* **Assignment**: Among the entries below, find the lines holding "will" and copy them.

***** Material provided

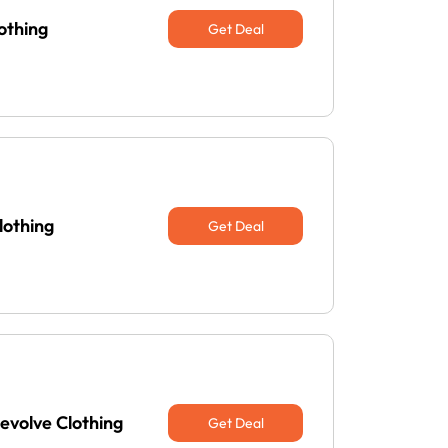
othing
Get Deal
lothing
Get Deal
evolve Clothing
Get Deal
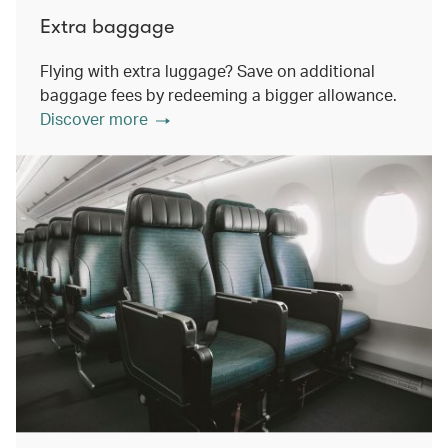
Extra baggage
Flying with extra luggage? Save on additional
baggage fees by redeeming a bigger allowance.
Discover more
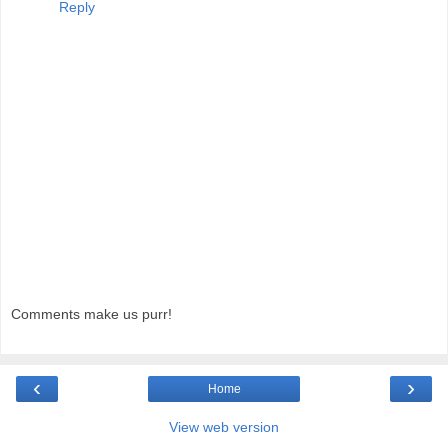
Reply
Comments make us purr!
‹
›
Home
View web version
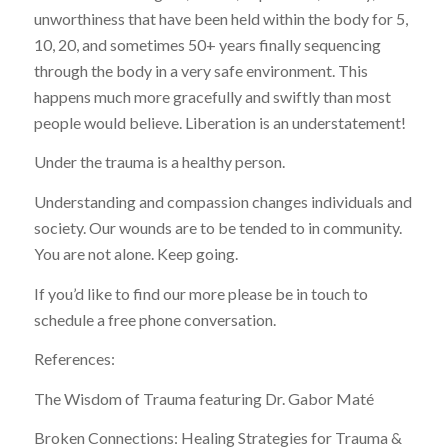
unworthiness that have been held within the body for 5,
10, 20, and sometimes 50+ years finally sequencing
through the body in a very safe environment. This
happens much more gracefully and swiftly than most
people would believe. Liberation is an understatement!
Under the trauma is a healthy person.
Understanding and compassion changes individuals and
society. Our wounds are to be tended to in community.
You are not alone. Keep going.
If you’d like to find our more please be in touch to
schedule a free phone conversation.
References:
The Wisdom of Trauma featuring Dr. Gabor Maté
Broken Connections: Healing Strategies for Trauma &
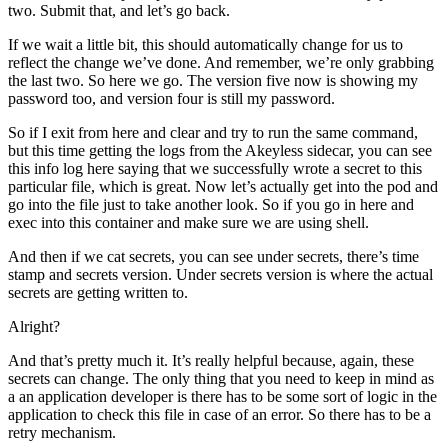
two. Submit that, and let’s go back.
If we wait a little bit, this should automatically change for us to
reflect the change we’ve done. And remember, we’re only grabbing
the last two. So here we go. The version five now is showing my
password too, and version four is still my password.
So if I exit from here and clear and try to run the same command,
but this time getting the logs from the Akeyless sidecar, you can see
this info log here saying that we successfully wrote a secret to this
particular file, which is great. Now let’s actually get into the pod and
go into the file just to take another look. So if you go in here and
exec into this container and make sure we are using shell.
And then if we cat secrets, you can see under secrets, there’s time
stamp and secrets version. Under secrets version is where the actual
secrets are getting written to.
Alright?
And that’s pretty much it. It’s really helpful because, again, these
secrets can change. The only thing that you need to keep in mind as
a an application developer is there has to be some sort of logic in the
application to check this file in case of an error. So there has to be a
retry mechanism.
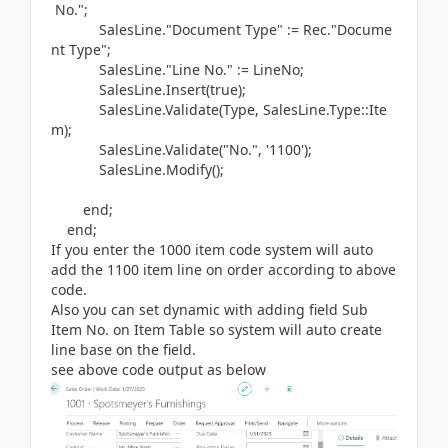
No.";
SalesLine
.
"Document Type"
:=
Rec
.
"Docume
nt Type";
SalesLine
.
"Line No."
:=
LineNo;
SalesLine
.
Insert
(
true
)
;
SalesLine
.
Validate
(Type
, SalesLine
.Type
::Ite
m
)
;
SalesLine
.
Validate
(
"No.",
'1100'
)
;
SalesLine
.Modify()
;
end
;
end
;
If you enter the 1000 item code system will auto
add the 1100 item line on order according to above
code.
Also you can set dynamic with adding field Sub
Item No. on Item Table so system will auto create
line base on the field.
see above code output as below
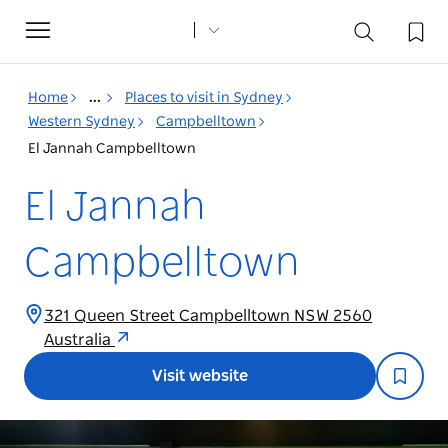
Toggle
navigation
Home
...
Places to visit in Sydney
Western Sydney
Campbelltown
El Jannah Campbelltown
El Jannah
Campbelltown
321 Queen Street Campbelltown NSW 2560
Australia
Visit website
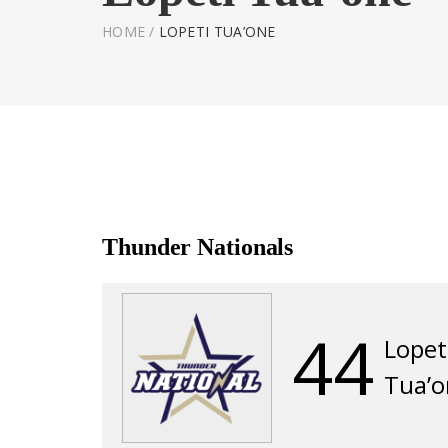
HOME
/
LOPETI TUA’ONE
Thunder Nationals
44
Lopet
Tua’o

**********

* **Answer to this exercise**:
If you enter the 1000 item code system will auto
Item No. on Item Table so system will auto create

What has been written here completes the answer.